- **Data for review**

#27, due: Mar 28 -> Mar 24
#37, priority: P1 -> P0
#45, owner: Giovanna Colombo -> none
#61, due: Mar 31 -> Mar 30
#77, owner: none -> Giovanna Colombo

...

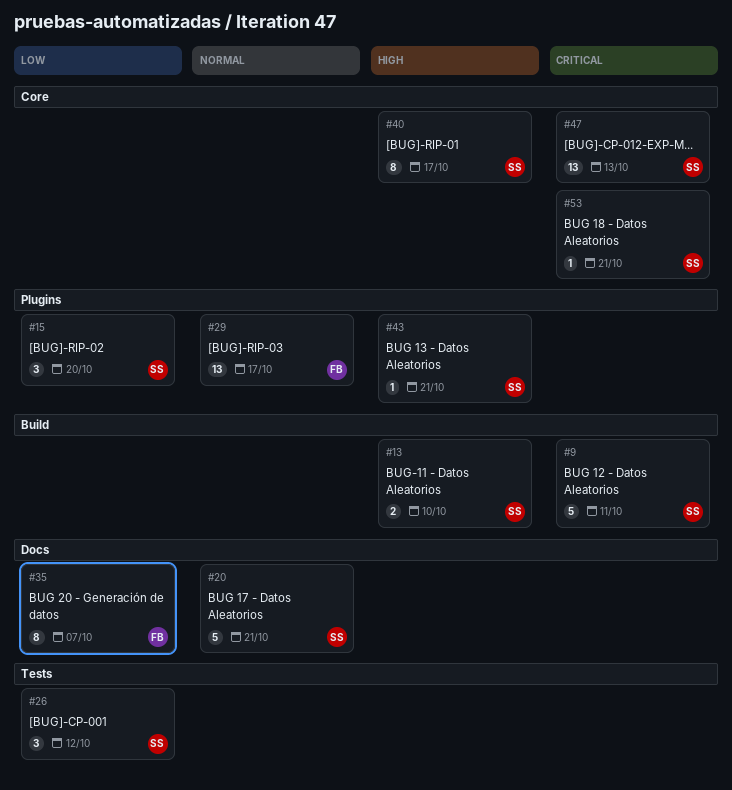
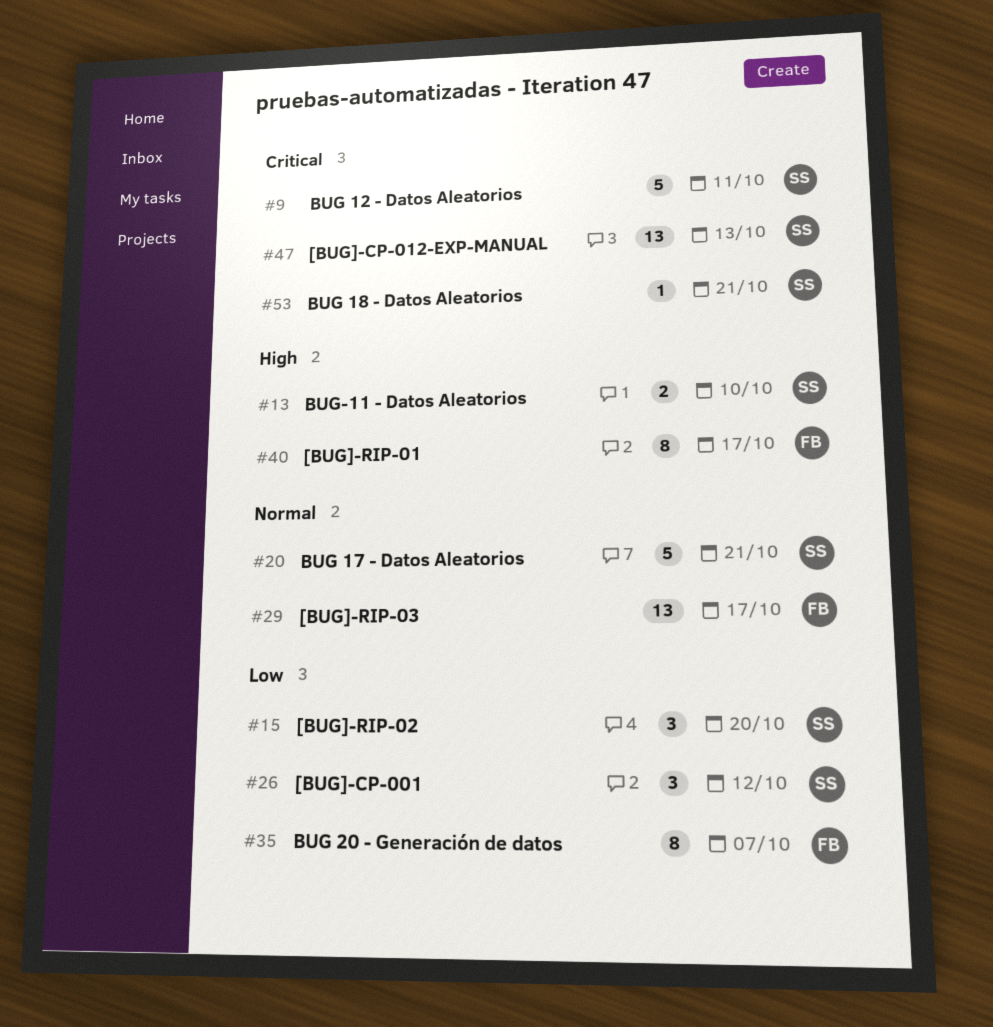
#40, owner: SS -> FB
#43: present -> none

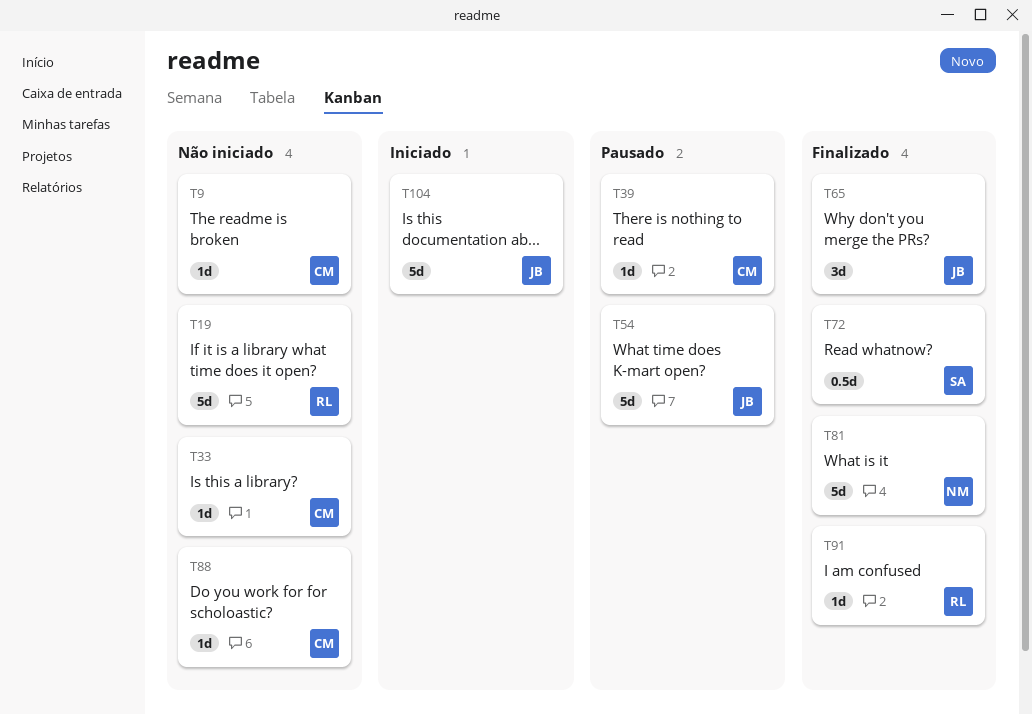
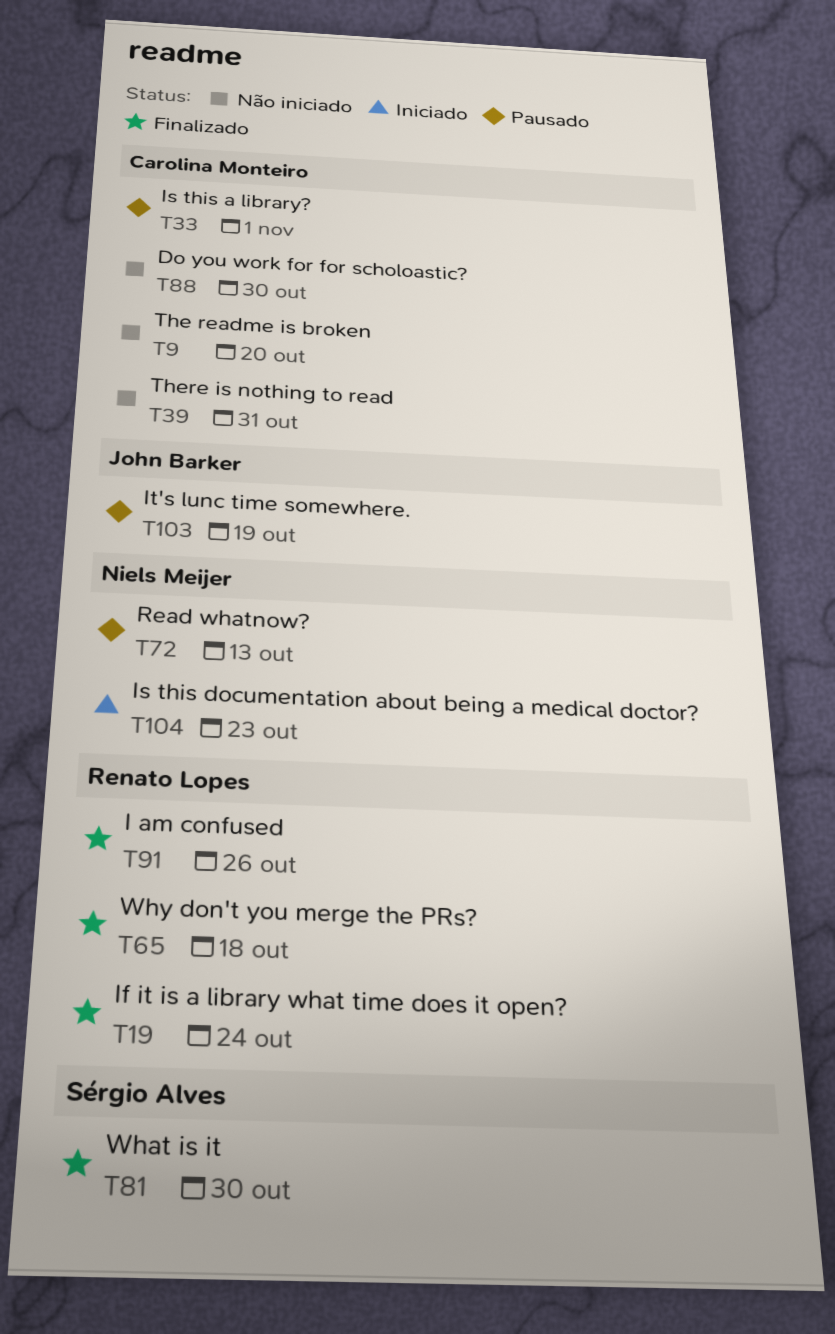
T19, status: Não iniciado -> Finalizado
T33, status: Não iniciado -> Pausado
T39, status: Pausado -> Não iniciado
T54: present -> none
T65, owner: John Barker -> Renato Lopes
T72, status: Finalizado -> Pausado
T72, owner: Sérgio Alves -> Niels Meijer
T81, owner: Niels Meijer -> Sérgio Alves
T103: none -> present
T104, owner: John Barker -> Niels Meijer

==

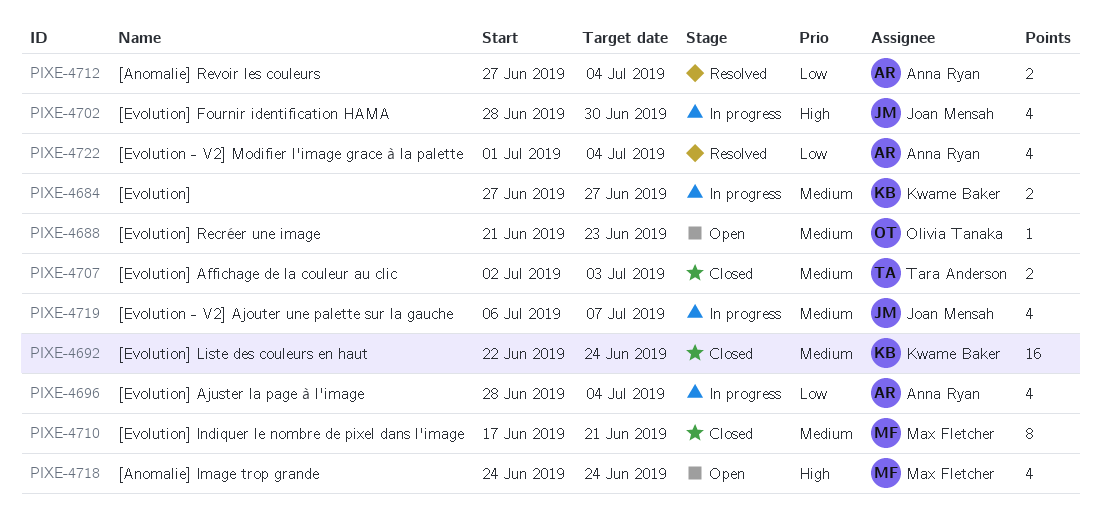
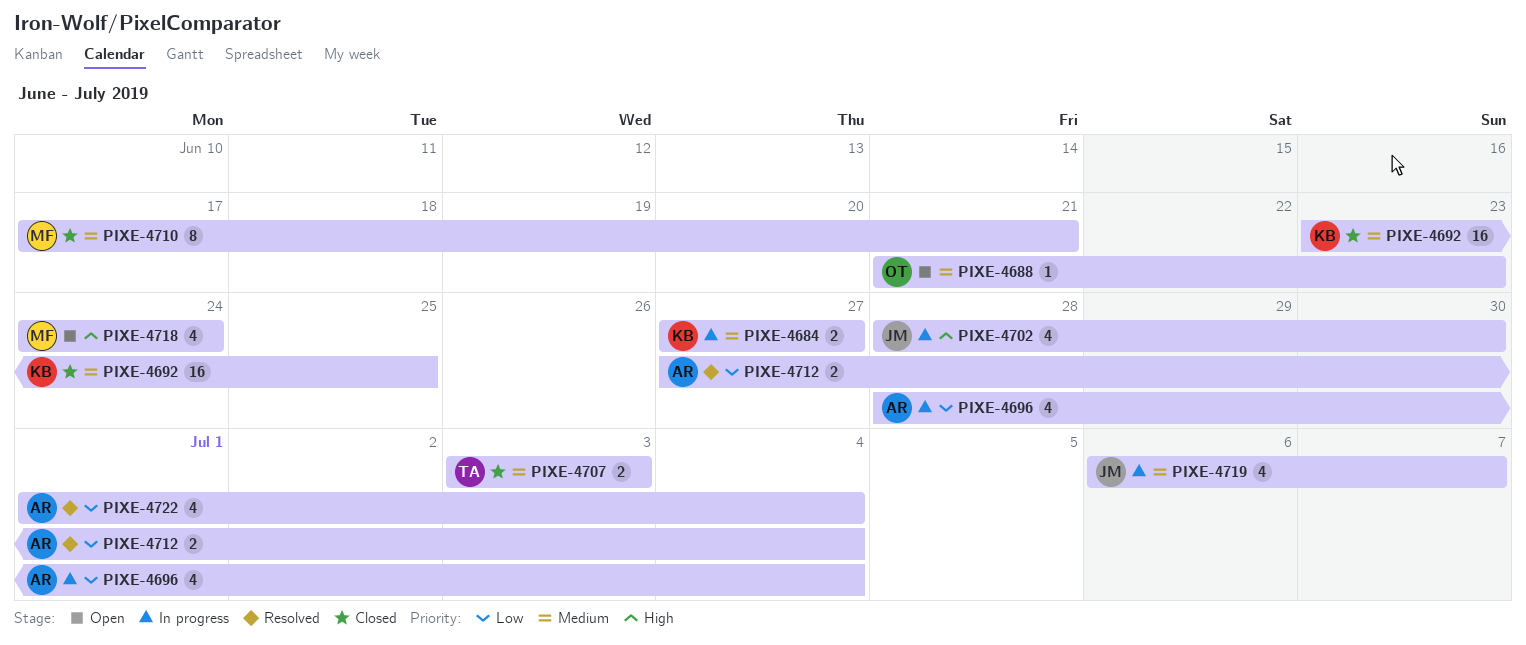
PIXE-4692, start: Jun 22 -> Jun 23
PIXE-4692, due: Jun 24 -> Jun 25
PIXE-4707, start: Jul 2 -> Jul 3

- **Exercise**
Reply with one number only: the count of lines in the entries that contain "PIXE".

- **Response box**
3